CBE Seminar: “Structure-Independent Peptide Binder Design via Generative Language Models” (Chatterjee, Duke University)
November 1 at 3:30 PM - 4:30 PM
The ability to modulate pathogenic proteins represents a powerful treatment strategy for diseases. Unfortunately, many proteins are considered “undruggable” by small molecules, and are often intrinsically disordered, precluding the usage of structure-based tools for binder design. To address these challenges, we have developed a suite of algorithms that enable the design of target-specific peptides via protein language model embeddings, without the requirement of 3D structures. First, we train a model, SaLT&PepPR, that leverages ESM-2 embeddings to efficiently select high-affinity peptides from natural protein interaction interfaces. Next, we develop a generator-discriminator model, PepPrCLIP, based on the CLIP architecture, to generate and screen de novo peptides with selectivity to a specified target protein. As input to the discriminator, we create a Gaussian diffusion generator to sample an ESM-2 based latent space, fine-tuned on experimentally-valid peptide sequences. Finally, to enable target-conditioned de novo generation of binding peptides, we train a masked language model, PepMLM to discontinuously unmask peptides given target sequences. Our final model demonstrates low perplexities across both existing and generated peptide sequences. We experimentally fuse model-derived peptides to E3 ubiquitin ligase domains and reliably identify candidates exhibiting functionally potent degradation of undruggable, disordered targets in cancer models. Overall, our work enables generation of programmable modulators to any target protein, without the requirement of conformationally stable three-dimensional structures.

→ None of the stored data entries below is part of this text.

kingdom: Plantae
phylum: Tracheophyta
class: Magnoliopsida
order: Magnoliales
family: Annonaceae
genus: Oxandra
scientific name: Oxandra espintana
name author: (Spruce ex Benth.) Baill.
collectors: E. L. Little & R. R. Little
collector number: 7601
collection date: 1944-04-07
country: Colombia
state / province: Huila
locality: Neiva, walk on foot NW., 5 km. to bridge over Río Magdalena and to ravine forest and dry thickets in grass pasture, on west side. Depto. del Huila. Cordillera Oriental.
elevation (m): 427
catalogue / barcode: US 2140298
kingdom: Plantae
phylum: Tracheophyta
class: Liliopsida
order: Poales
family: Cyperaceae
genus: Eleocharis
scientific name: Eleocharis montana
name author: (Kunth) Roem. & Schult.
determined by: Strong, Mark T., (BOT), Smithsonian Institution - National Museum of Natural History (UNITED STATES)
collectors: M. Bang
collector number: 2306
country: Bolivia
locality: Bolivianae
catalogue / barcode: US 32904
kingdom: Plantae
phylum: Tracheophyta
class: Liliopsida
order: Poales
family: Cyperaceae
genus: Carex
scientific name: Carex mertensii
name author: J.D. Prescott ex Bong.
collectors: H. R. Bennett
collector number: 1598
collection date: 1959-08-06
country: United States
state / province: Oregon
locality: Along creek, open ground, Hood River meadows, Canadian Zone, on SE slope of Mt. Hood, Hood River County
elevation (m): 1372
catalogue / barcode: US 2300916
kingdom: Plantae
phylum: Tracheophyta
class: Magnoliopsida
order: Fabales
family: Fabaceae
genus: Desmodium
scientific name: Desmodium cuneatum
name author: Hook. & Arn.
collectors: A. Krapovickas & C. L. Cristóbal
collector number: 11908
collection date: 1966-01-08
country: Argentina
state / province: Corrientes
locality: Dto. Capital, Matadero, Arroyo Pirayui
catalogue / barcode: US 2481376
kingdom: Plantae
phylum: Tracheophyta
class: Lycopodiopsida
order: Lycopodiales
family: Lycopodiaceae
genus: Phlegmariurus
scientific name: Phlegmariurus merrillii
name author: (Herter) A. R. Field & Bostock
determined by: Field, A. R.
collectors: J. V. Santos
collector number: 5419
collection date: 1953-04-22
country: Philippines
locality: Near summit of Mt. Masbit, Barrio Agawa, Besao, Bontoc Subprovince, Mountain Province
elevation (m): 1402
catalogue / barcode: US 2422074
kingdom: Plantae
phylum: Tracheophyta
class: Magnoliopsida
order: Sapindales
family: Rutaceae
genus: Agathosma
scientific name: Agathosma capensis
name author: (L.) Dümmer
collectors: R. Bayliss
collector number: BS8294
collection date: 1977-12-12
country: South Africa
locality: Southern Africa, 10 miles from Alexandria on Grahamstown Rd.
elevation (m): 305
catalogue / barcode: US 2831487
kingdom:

Pranam Chatterjee is an Assistant Professor of Biomedical Engineering and Computer Science at Duke University. Research in his Programmable Biology Group exists at the interface of computational design and experimental engineering, specifically employing artificial intelligence (AI) to generate programmable proteins for applications in genome, proteome, and cell engineering. Having completed his SB, SM, and PhD from MIT, he has engineered genome editing technologies that represent some of the broadest, safest, and most effective CRISPR enzymes to date. More recently, his research at Duke has extended to the emergent field of “proteome” editing, where his team leverages generative language models to design potent “guides” peptides that bind and post-translationally modify pathogenic proteins, including those implicated in genetic diseases, viral diseases, and cancer. His established expertise in deep learning-based design are further being applied to develop transcription factor-based stem cell differentiation protocols for ovarian cell types, including primordial germ cells and oocytes. Overall, the long-term goals of his lab are to de novo design protein-based therapeutics by integrating the newest advances in generative AI with robust experimental engineering platforms.